According to the critical
conflict perspective, one of educational institutions main functions is to
reduce social inequalities within society. However, inequalities are being
perpetuated based on class, race, and gender. The conflict perspective focuses
on power and resources when analyzing any social problem and when looking at
education, the disbursement of funds is a critical component to the
perpetuation of those inequalities. Those who have the power and resources are
the one’s making decisions as to where the money goes and how much goes there.
Our society is separated into classes based on wealth so if the wealthy people
are making financial decisions their focus would be on what would benefit their
class not lower classes.
Critical Conflict theorists also suggest
that classism is a social problem within education because students come to
institutions with different amounts of cultural capital learned at home.

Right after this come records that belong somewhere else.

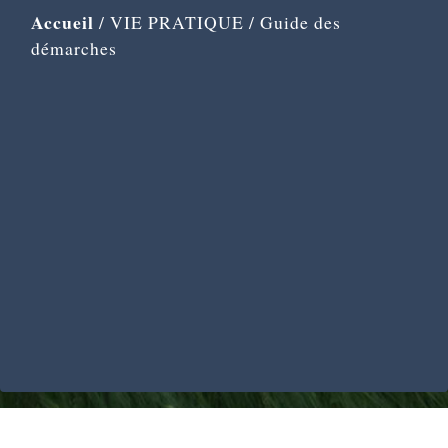
Accueil
/
VIE PRATIQUE
/
Guide des
démarches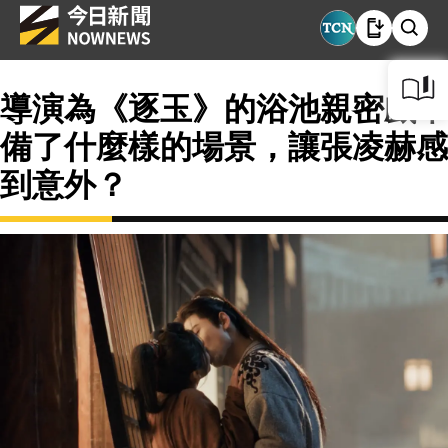
導演為《逐玉》的浴池親密戲準
備了什麼樣的場景，讓張凌赫感
到意外？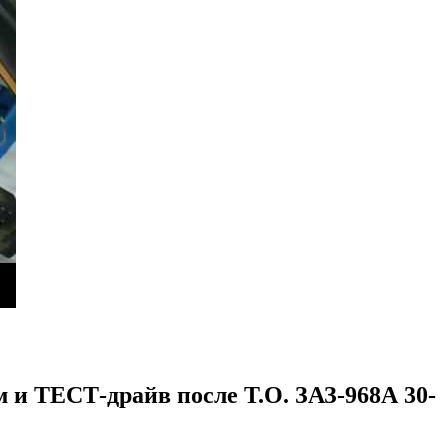
 и ТЕСТ-драйв после Т.О. ЗАЗ-968А 30-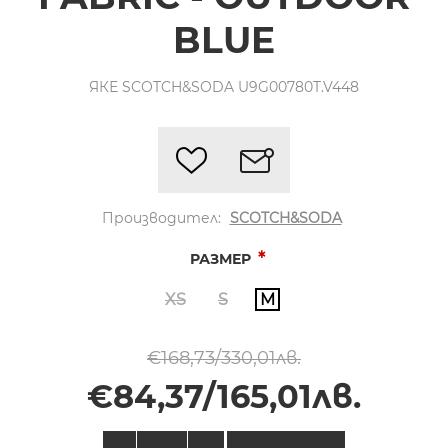
BLUE
ЯКЕ SCOTCH&SODA U9G00780T.V448
Производител:
SCOTCH&SODA
*
РАЗМЕР
XS
S
M
€168,73/330,01лв.
€84,37/165,01лв.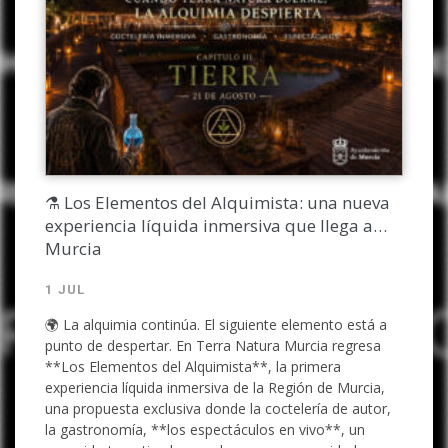
⚗️ Los Elementos del Alquimista: una nueva
experiencia líquida inmersiva que llega a
Murcia
1 JUL
🌍 La alquimia continúa. El siguiente elemento está a
punto de despertar. En Terra Natura Murcia regresa
**Los Elementos del Alquimista**, la primera
experiencia líquida inmersiva de la Región de Murcia,
una propuesta exclusiva donde la coctelería de autor,
la gastronomía, **los espectáculos en vivo**, un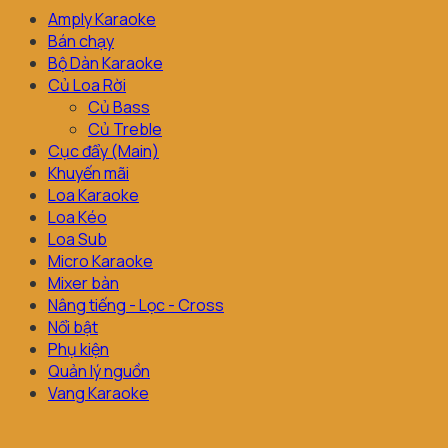
Amply Karaoke
Bán chạy
Bộ Dàn Karaoke
Củ Loa Rời
Củ Bass
Củ Treble
Cục đẩy (Main)
Khuyến mãi
Loa Karaoke
Loa Kéo
Loa Sub
Micro Karaoke
Mixer bàn
Nâng tiếng - Lọc - Cross
Nổi bật
Phụ kiện
Quản lý nguồn
Vang Karaoke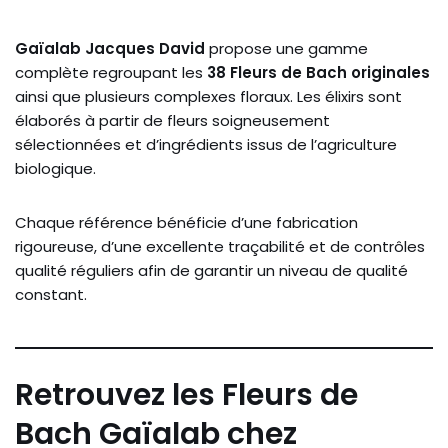
Gaïalab Jacques David
propose une gamme
complète regroupant les
38 Fleurs de Bach originales
ainsi que plusieurs complexes floraux. Les élixirs sont
élaborés à partir de fleurs soigneusement
sélectionnées et d’ingrédients issus de l’agriculture
biologique.
Chaque référence bénéficie d’une fabrication
rigoureuse, d’une excellente traçabilité et de contrôles
qualité réguliers afin de garantir un niveau de qualité
constant.
Retrouvez les Fleurs de
Bach Gaïalab chez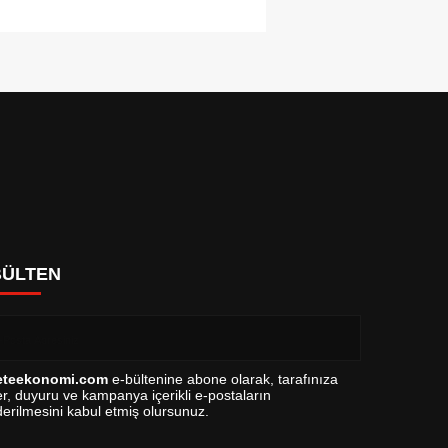
BÜLTEN
eteekonomi.com
e-bültenine abone olarak, tarafınıza
r, duyuru ve kampanya içerikli e-postaların
erilmesini kabul etmiş olursunuz.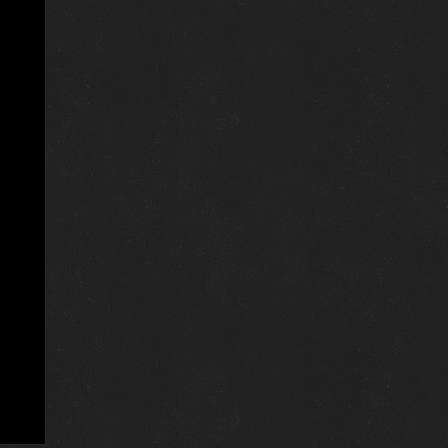
27 февраля 2018
29 января 2018
30 января 2018
23 января 2018
8 января 2015
1 января 2018
2 января 2018
20 декабря 2017
13 декабря 2017
ps
3 апреля 2017
ps
28 марта 2017
21 марта 2017
14 марта 2017
6 марта 2017
1 января 2016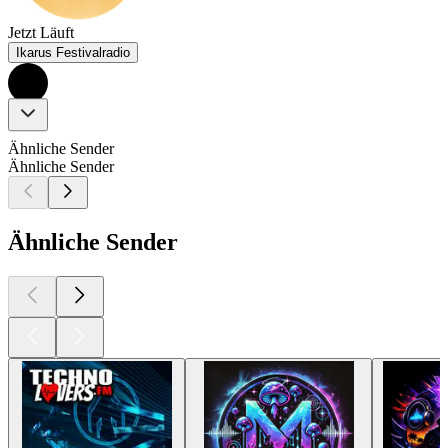
Jetzt Läuft
Ikarus Festivalradio
Ähnliche Sender
Ähnliche Sender
Ähnliche Sender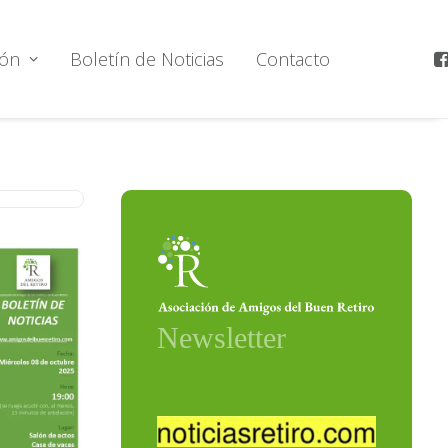
ión
Boletín de Noticias
Contacto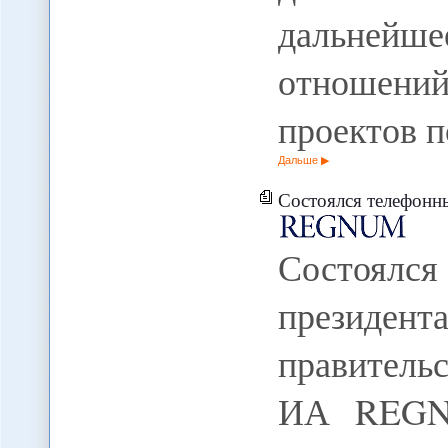
дальнейш
отношени
проектов 
Дальше
Состоялся телефонный разгов
Состоял
президент
правительс
ИА REGNU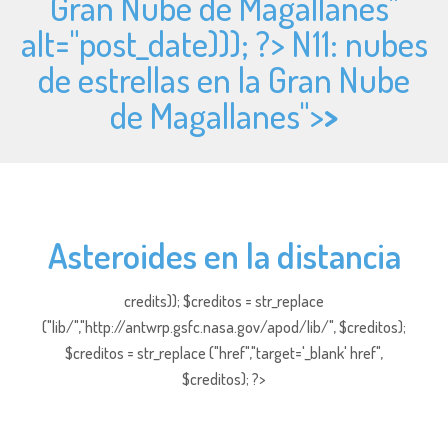
Gran Nube de Magallanes"
alt="
post_date))); ?> N11: nubes
de estrellas en la Gran Nube
de Magallanes">
>
Asteroides en la distancia
credits)); $creditos = str_replace
("lib/","http://antwrp.gsfc.nasa.gov/apod/lib/", $creditos);
$creditos = str_replace ("href","target='_blank' href",
$creditos); ?>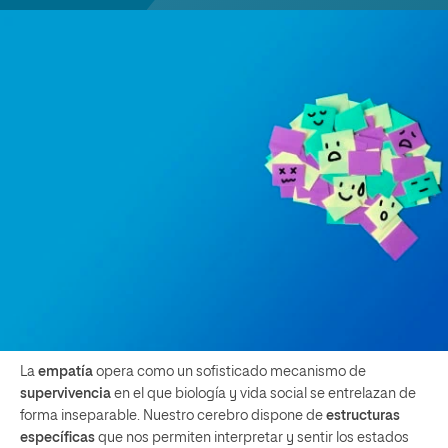
La
empatía
opera como un sofisticado mecanismo de
supervivencia
en el que biología y vida social se entrelazan de
forma inseparable. Nuestro cerebro dispone de
estructuras
específicas
que nos permiten interpretar y sentir los estados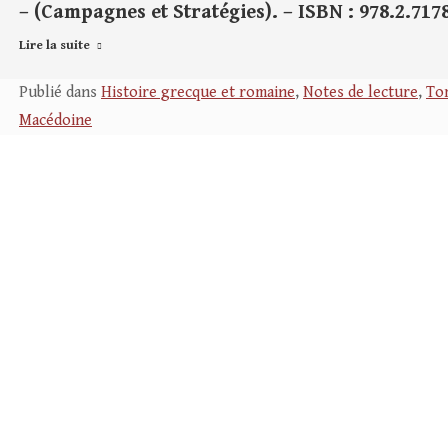
– (Campagnes et Stratégies). – ISBN : 978.2.7178
Lire la suite
Publié dans
Histoire grecque et romaine
,
Notes de lecture
,
Tom
Macédoine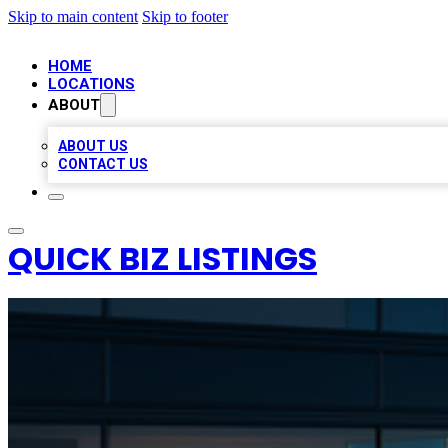
Skip to main content
Skip to footer
HOME
LOCATIONS
ABOUT
ABOUT US
CONTACT US
QUICK BIZ LISTINGS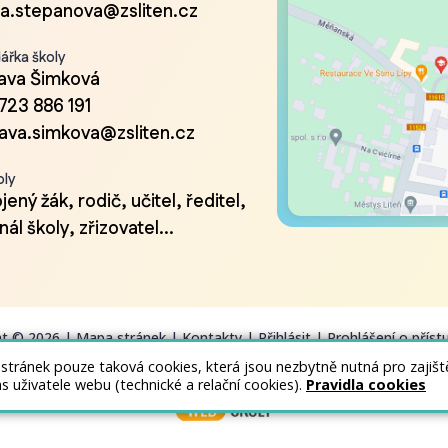
a.stepanova@zsliten.cz
ářka školy
lava Šimková
723 886 191
lava.simkova@zsliten.cz
oly
ený žák, rodič, učitel, ředitel,
ál školy, zřizovatel...
ht © 2026 |
Mapa stránek
|
Kontakty
|
Přihlásit
|
Prohlášení o příst
 stránek pouze taková cookies, která jsou nezbytně nutná pro zajiš
as uživatele webu (technické a relační cookies).
Pravidla cookies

Cultural capital is a term that defines the amount of culture acquired by
individuals based on financial and educational status. Classism occurs as a
direct result of cultural capital, the more exposure one has to culture the
more enlightened the individual becomes (Kendall, 2010).
Another form of social problems
within education according to the critical conflict perspective is what is
known as the “hidden curriculum”—refers
to how certain cultural values and attitudes, such as conformity and obedience
to authority, are transmitted through implied demands in the everyday rules and
routines of schools (Kendall, 2010). In
this theory, sociologists believe that the elite class of society uses
education as a tool to control the masses through obedience and conformity. This
is a form of the rich maintaining their wealth through mediocre resources for
lower classes of people in an effort to become richer. Theorists suggest that
all classes of people experience the hidden curriculum to some degree but the
working class and poverty level students are most affected. For example, a
study of five different schools from different backgrounds showed that
working-class schools emphasized memorization without decision making and
choice; Middle-class schools stressed the process involved with getting the
right answer; and elite-class schools focused on developing analytical thinking
and how to apply abstract principles to problem solving (Kendall, 2010).